Wednesday, July 17, 2024

Bicyclists on Massachusetts Avenue between Harvard and Porter squares on July 25. (Photo: Marc Levy)

Many Cambridge City Council candidates are hesitant to sign the Cambridge Bicycle Safety Pledge, though most support expanding bike safety and infrastructure, voters learned at a Tuesday political forum.

The forum was hosted in Harvard’s Emerson Building by Harvard and MIT graduate students unions. The moderators asked each candidate the same five questions, touching on the issues of affordable housing, public safety, climate policy and workers’ rights.

Bike lanes, though, were one of the forum’s most controversial issues, especially regarding the Cambridge Bicycle Safety Pledge. By signing the pledge from the advocacy group Cambridge Bicycle Safety, candidates promise to support the Cycling Safety Ordinance, a statute requiring the city to build 25 miles of separated bike lanes within the next few years. When asked if he had signed the pledge, Dan Totten answered with an emphatic “Yes.”

“It’s really simple,” Totten said. “I signed the pledge because I don’t want my friends to die or get hurt, straight up.”

Councillor Marc McGovern also signed. He explained how he was the lead sponsor of the 2019 version of the Cycling Safety Ordinance and stands behind his work.

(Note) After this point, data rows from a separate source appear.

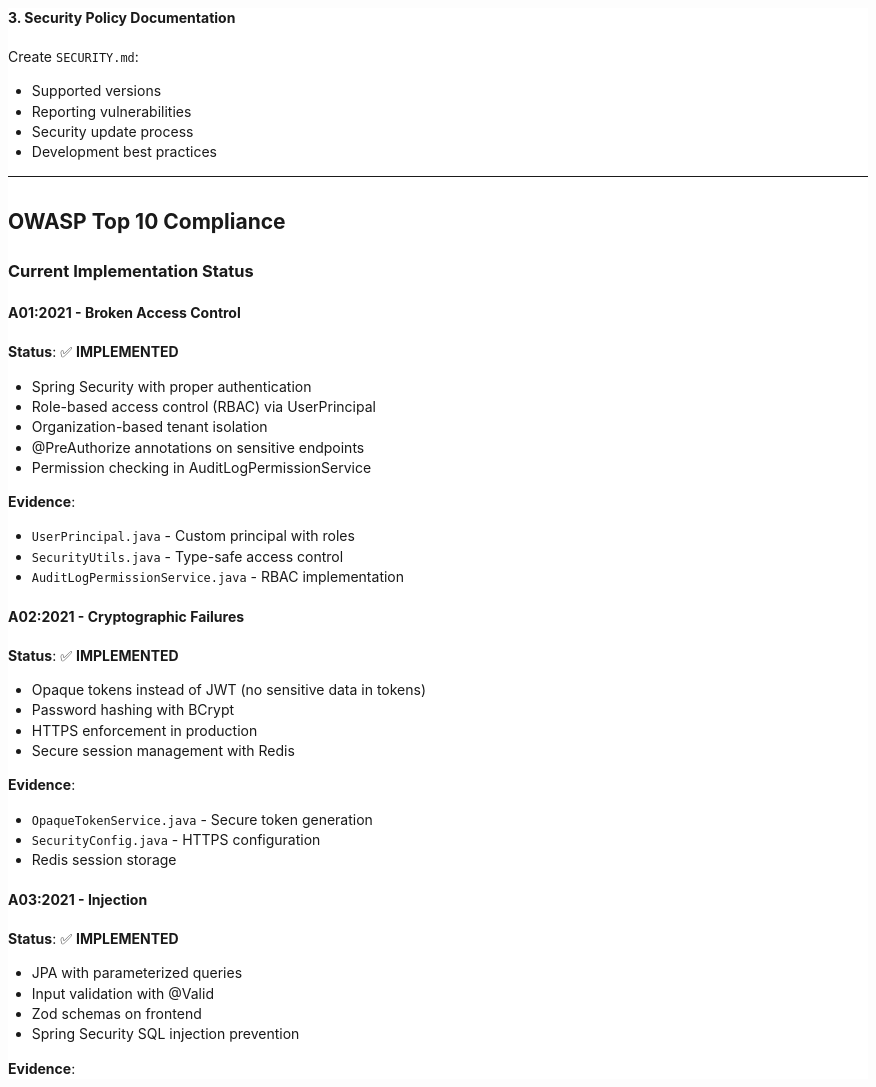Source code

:#### 3. Security Policy Documentation

Create `SECURITY.md`:

- Supported versions
- Reporting vulnerabilities
- Security update process
- Development best practices

---

## OWASP Top 10 Compliance

### Current Implementation Status

#### A01:2021 - Broken Access Control

**Status**: ✅ **IMPLEMENTED**

- Spring Security with proper authentication
- Role-based access control (RBAC) via UserPrincipal
- Organization-based tenant isolation
- @PreAuthorize annotations on sensitive endpoints
- Permission checking in AuditLogPermissionService

**Evidence**:

- `UserPrincipal.java` - Custom principal with roles
- `SecurityUtils.java` - Type-safe access control
- `AuditLogPermissionService.java` - RBAC implementation

#### A02:2021 - Cryptographic Failures

**Status**: ✅ **IMPLEMENTED**

- Opaque tokens instead of JWT (no sensitive data in tokens)
- Password hashing with BCrypt
- HTTPS enforcement in production
- Secure session management with Redis

**Evidence**:

- `OpaqueTokenService.java` - Secure token generation
- `SecurityConfig.java` - HTTPS configuration
- Redis session storage

#### A03:2021 - Injection

**Status**: ✅ **IMPLEMENTED**

- JPA with parameterized queries
- Input validation with @Valid
- Zod schemas on frontend
- Spring Security SQL injection prevention

**Evidence**:
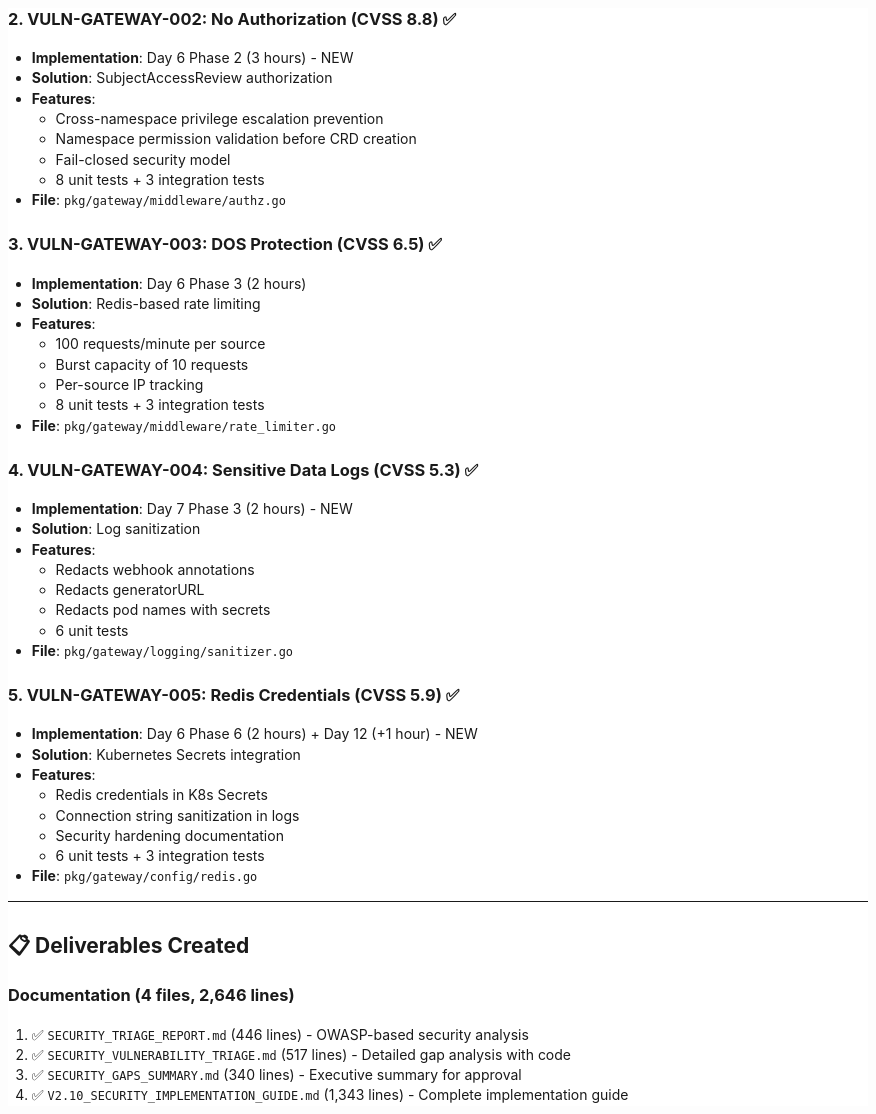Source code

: ### **2. VULN-GATEWAY-002: No Authorization (CVSS 8.8)** ✅
- **Implementation**: Day 6 Phase 2 (3 hours) - NEW
- **Solution**: SubjectAccessReview authorization
- **Features**:
  - Cross-namespace privilege escalation prevention
  - Namespace permission validation before CRD creation
  - Fail-closed security model
  - 8 unit tests + 3 integration tests
- **File**: `pkg/gateway/middleware/authz.go`

### **3. VULN-GATEWAY-003: DOS Protection (CVSS 6.5)** ✅
- **Implementation**: Day 6 Phase 3 (2 hours)
- **Solution**: Redis-based rate limiting
- **Features**:
  - 100 requests/minute per source
  - Burst capacity of 10 requests
  - Per-source IP tracking
  - 8 unit tests + 3 integration tests
- **File**: `pkg/gateway/middleware/rate_limiter.go`

### **4. VULN-GATEWAY-004: Sensitive Data Logs (CVSS 5.3)** ✅
- **Implementation**: Day 7 Phase 3 (2 hours) - NEW
- **Solution**: Log sanitization
- **Features**:
  - Redacts webhook annotations
  - Redacts generatorURL
  - Redacts pod names with secrets
  - 6 unit tests
- **File**: `pkg/gateway/logging/sanitizer.go`

### **5. VULN-GATEWAY-005: Redis Credentials (CVSS 5.9)** ✅
- **Implementation**: Day 6 Phase 6 (2 hours) + Day 12 (+1 hour) - NEW
- **Solution**: Kubernetes Secrets integration
- **Features**:
  - Redis credentials in K8s Secrets
  - Connection string sanitization in logs
  - Security hardening documentation
  - 6 unit tests + 3 integration tests
- **File**: `pkg/gateway/config/redis.go`

---

## 📋 **Deliverables Created**

### **Documentation (4 files, 2,646 lines)**
1. ✅ `SECURITY_TRIAGE_REPORT.md` (446 lines) - OWASP-based security analysis
2. ✅ `SECURITY_VULNERABILITY_TRIAGE.md` (517 lines) - Detailed gap analysis with code
3. ✅ `SECURITY_GAPS_SUMMARY.md` (340 lines) - Executive summary for approval
4. ✅ `V2.10_SECURITY_IMPLEMENTATION_GUIDE.md` (1,343 lines) - Complete implementation guide

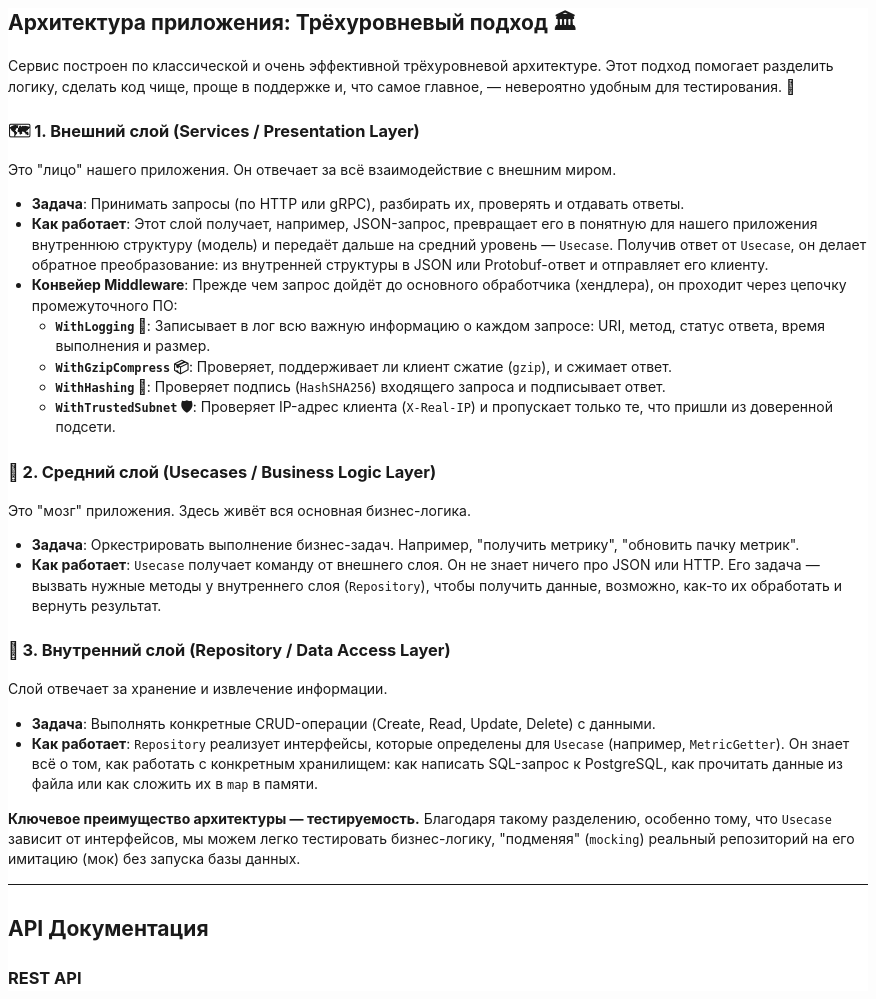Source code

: 
## Архитектура приложения: Трёхуровневый подход 🏛️

Сервис построен по классической и очень эффективной трёхуровневой архитектуре. Этот подход помогает разделить логику, сделать код чище, проще в поддержке и, что самое главное, — невероятно удобным для тестирования. 🧪

### 🗺️ 1. Внешний слой (Services / Presentation Layer)

Это "лицо" нашего приложения. Он отвечает за всё взаимодействие с внешним миром.

* **Задача**: Принимать запросы (по HTTP или gRPC), разбирать их, проверять и отдавать ответы.
* **Как работает**: Этот слой получает, например, JSON-запрос, превращает его в понятную для нашего приложения внутреннюю структуру (модель) и передаёт дальше на средний уровень — `Usecase`. Получив ответ от `Usecase`, он делает обратное преобразование: из внутренней структуры в JSON или Protobuf-ответ и отправляет его клиенту.
* **Конвейер Middleware**: Прежде чем запрос дойдёт до основного обработчика (хендлера), он проходит через цепочку промежуточного ПО:
    * **`WithLogging` 📝**: Записывает в лог всю важную информацию о каждом запросе: URI, метод, статус ответа, время выполнения и размер.
    * **`WithGzipCompress` 📦**: Проверяет, поддерживает ли клиент сжатие (`gzip`), и сжимает ответ.
    * **`WithHashing` 🔐**: Проверяет подпись (`HashSHA256`) входящего запроса и подписывает ответ.
    * **`WithTrustedSubnet` 🛡️**: Проверяет IP-адрес клиента (`X-Real-IP`) и пропускает только те, что пришли из доверенной подсети.

### 🧠 2. Средний слой (Usecases / Business Logic Layer)

Это "мозг" приложения. Здесь живёт вся основная бизнес-логика.

* **Задача**: Оркестрировать выполнение бизнес-задач. Например, "получить метрику", "обновить пачку метрик".
* **Как работает**: `Usecase` получает команду от внешнего слоя. Он не знает ничего про JSON или HTTP. Его задача — вызвать нужные методы у внутреннего слоя (`Repository`), чтобы получить данные, возможно, как-то их обработать и вернуть результат.

### 💾 3. Внутренний слой (Repository / Data Access Layer)

Слой отвечает за хранение и извлечение информации.

* **Задача**: Выполнять конкретные CRUD-операции (Create, Read, Update, Delete) с данными.
* **Как работает**: `Repository` реализует интерфейсы, которые определены для `Usecase` (например, `MetricGetter`). Он знает всё о том, как работать с конкретным хранилищем: как написать SQL-запрос к PostgreSQL, как прочитать данные из файла или как сложить их в `map` в памяти.

**Ключевое преимущество архитектуры — тестируемость.** Благодаря такому разделению, особенно тому, что `Usecase` зависит от интерфейсов, мы можем легко тестировать бизнес-логику, "подменяя" (`mocking`) реальный репозиторий на его имитацию (мок) без запуска базы данных.

---

## API Документация

### REST API
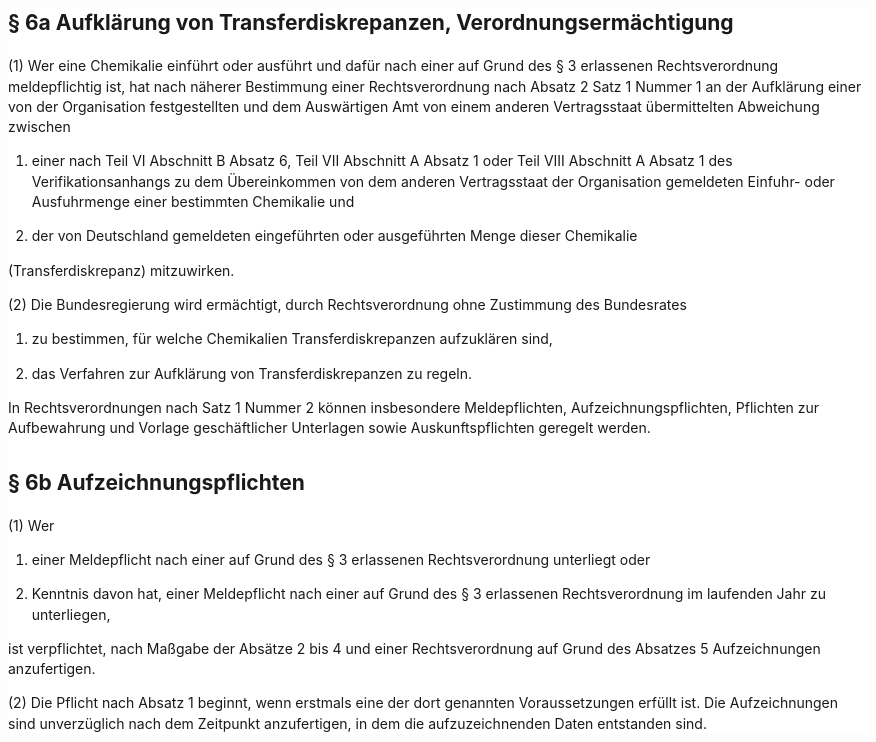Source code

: 
## § 6a Aufklärung von Transferdiskrepanzen, Verordnungsermächtigung

(1) Wer eine Chemikalie einführt oder ausführt und dafür nach einer
auf Grund des § 3 erlassenen Rechtsverordnung meldepflichtig ist, hat
nach näherer Bestimmung einer Rechtsverordnung nach Absatz 2 Satz 1
Nummer 1 an der Aufklärung einer von der Organisation festgestellten
und dem Auswärtigen Amt von einem anderen Vertragsstaat übermittelten
Abweichung zwischen

1.  einer nach Teil VI Abschnitt B Absatz 6, Teil VII Abschnitt A Absatz 1
    oder Teil VIII Abschnitt A Absatz 1 des Verifikationsanhangs zu dem
    Übereinkommen von dem anderen Vertragsstaat der Organisation
    gemeldeten Einfuhr- oder Ausfuhrmenge einer bestimmten Chemikalie und


2.  der von Deutschland gemeldeten eingeführten oder ausgeführten Menge
    dieser Chemikalie



(Transferdiskrepanz) mitzuwirken.

(2) Die Bundesregierung wird ermächtigt, durch Rechtsverordnung ohne
Zustimmung des Bundesrates

1.  zu bestimmen, für welche Chemikalien Transferdiskrepanzen aufzuklären
    sind,


2.  das Verfahren zur Aufklärung von Transferdiskrepanzen zu regeln.



In Rechtsverordnungen nach Satz 1 Nummer 2 können insbesondere
Meldepflichten, Aufzeichnungspflichten, Pflichten zur Aufbewahrung und
Vorlage geschäftlicher Unterlagen sowie Auskunftspflichten geregelt
werden.


## § 6b Aufzeichnungspflichten

(1) Wer

1.  einer Meldepflicht nach einer auf Grund des § 3 erlassenen
    Rechtsverordnung unterliegt oder


2.  Kenntnis davon hat, einer Meldepflicht nach einer auf Grund des § 3
    erlassenen Rechtsverordnung im laufenden Jahr zu unterliegen,



ist verpflichtet, nach Maßgabe der Absätze 2 bis 4 und einer
Rechtsverordnung auf Grund des Absatzes 5 Aufzeichnungen anzufertigen.

(2) Die Pflicht nach Absatz 1 beginnt, wenn erstmals eine der dort
genannten Voraussetzungen erfüllt ist. Die Aufzeichnungen sind
unverzüglich nach dem Zeitpunkt anzufertigen, in dem die
aufzuzeichnenden Daten entstanden sind.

“I want people from 8 to 80 to get around this city safely. I think the Cycling Safety Ordinance does that, and I make no apologies for that,” McGovern said.

McGovern also recalled sitting with the parents of Amanda Philips, a Cambridge cyclist who died in a 2016 accident. 

“Our streets just aren’t wide enough to do all the things we want to do, so I understand that by installing dedicated bike lanes we’re going to lose parking and other things, but we have to reimagine how we use our streets. Our streets weren’t always about cars,” McGovern said.

Ayah Al-Zubi echoed those sentiments while adding that the city must consider pedestrians, especially the elderly, when developing its road infrastructure.

“Bike infrastructure saves lives. It’s that simple,” Al-Zubi said. “When we consider what it actually means to uphold road safety, we need to consider everyone in the conversation, including pedestrians.”

Conversely, some candidates criticized the safety pledge because it would force them to ignore what they see as mistakes in the city’s rollout of bike lanes, among other issues. Federico Muchnik said that although Cambridge’s bike lanes could be expanded in some areas, he was “not wild” about last year’s changes to Garden Street.

“Just because I don’t sign the pledge doesn’t mean I’m anti-biking,” Muchnik said. “I biked here tonight; I bike everywhere. I’ve biked in Cambridge my whole life.”

Councillor Paul Toner also refused to sign the pledge, his second time doing so. Toner said that when he ran for council in 2017, he refused to sign because he felt that bike lane advocates had not adequately addressed the concerns of residents and business owners. The current pledge, which has been updated since 2017, is better, Toner said, though it is too strict. 

“The reason I don’t sign pledges is I want to be an independent thinker to work on issues and find solutions,” he said. “There have been some proactive, positive suggestions for Garden Street that could have helped alleviate some of the consternation of the neighbors, and I was told, ‘No, we can’t do that.” 

On the issue of bike safety, Ayesha Wilson delivered a powerful anecdote about her friend Jamesia Dottin, who died in 1997 after a car hit her while she was cycling. In her honor, the intersection of Massachusetts Avenue and Walden Street is known as Jamesia Dottin Square. Since Dottin’s passing, Wilson said, she has not ridden a bike, adding, “I do believe that bike lanes are really important to our community.” She continued, “I have not signed the bike pledge. I do not intend on signing the bike pledge.”

The next forum for council candidates is scheduled for 6 p.m. Oct. 12. The Cambridge Economic Opportunity Committee and Cambridge YWCA will host the forum at 7 Temple St., Central Square, Cambridge.